Vision Transformer

We have mentioned before that the transformer has become the swiss army knive for the deep learning community. This transformer has a general purpose architecture that can be applied to many modalities. In this section we will discuss how we can use layers of transformer encoders for computer vision, the so called vision transformer[1] .

For the sake of explanation let's assume that we are dealing with images of size 4x4 pixels.

The naive approach would be to allow each pixels to attend to each other pixel in the image, but the computational cost for the calculation of attention would explode when the size of the image increases. Instead we divide the image into quadratic patches. For our small example we could create patches of size 2x2.

Remember that the transformer expects vector embeddings as inputs. To achieve that we first flatten the patches.

Next we project the flattened patches linearly, by running each individual vector through the same linear layer using the same weights and bias. This result can be compared to the token embeddings in the traditional transformer. We additionally create a separate learnable embedding (vector on the left in the image below). This embedding corresponds to the classification token and will be used at a later stage to classify our images.

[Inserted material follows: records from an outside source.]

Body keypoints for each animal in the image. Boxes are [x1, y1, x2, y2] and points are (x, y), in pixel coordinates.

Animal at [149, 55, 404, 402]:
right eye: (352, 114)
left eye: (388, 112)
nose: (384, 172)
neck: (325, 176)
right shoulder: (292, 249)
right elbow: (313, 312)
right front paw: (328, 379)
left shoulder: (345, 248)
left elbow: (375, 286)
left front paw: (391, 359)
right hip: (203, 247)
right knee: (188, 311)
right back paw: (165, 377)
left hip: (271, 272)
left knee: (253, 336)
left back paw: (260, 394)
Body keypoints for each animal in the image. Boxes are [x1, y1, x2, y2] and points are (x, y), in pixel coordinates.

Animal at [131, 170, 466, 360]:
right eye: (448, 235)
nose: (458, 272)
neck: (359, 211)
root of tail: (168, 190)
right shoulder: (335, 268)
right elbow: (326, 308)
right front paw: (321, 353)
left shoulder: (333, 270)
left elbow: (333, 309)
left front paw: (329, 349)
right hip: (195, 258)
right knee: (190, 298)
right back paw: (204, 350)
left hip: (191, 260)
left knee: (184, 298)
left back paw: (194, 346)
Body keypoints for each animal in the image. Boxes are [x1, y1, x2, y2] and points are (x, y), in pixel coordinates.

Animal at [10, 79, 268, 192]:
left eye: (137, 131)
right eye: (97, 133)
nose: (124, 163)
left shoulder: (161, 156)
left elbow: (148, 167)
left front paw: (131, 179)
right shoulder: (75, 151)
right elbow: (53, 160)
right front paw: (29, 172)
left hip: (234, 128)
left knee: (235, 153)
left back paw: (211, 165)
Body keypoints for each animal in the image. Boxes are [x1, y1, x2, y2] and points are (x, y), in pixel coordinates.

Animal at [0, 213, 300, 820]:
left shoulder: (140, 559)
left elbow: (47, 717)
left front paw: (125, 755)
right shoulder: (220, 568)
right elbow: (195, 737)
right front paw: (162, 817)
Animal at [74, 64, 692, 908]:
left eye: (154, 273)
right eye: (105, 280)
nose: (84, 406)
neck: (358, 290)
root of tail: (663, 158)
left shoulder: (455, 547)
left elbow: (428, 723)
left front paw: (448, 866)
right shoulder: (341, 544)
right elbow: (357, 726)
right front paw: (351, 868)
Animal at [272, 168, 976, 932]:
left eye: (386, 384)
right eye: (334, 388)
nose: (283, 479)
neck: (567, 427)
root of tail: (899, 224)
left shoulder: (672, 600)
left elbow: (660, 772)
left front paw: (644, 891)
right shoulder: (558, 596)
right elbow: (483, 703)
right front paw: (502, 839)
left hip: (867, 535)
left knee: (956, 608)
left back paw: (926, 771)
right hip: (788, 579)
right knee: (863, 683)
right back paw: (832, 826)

At this point our model can not differentiate between the different positions of the vectors in the image. Therefore we create positional embeddings and add those to linear projections.

Finally we pass those embeddings through layers of encoders and allow each embedding to attend to each other embedding. At the output layer we ignore all vectors, except the one corresponding to the classification token. This token is used as the input to a fully connected layer and we train the whole network jointly on a classification task.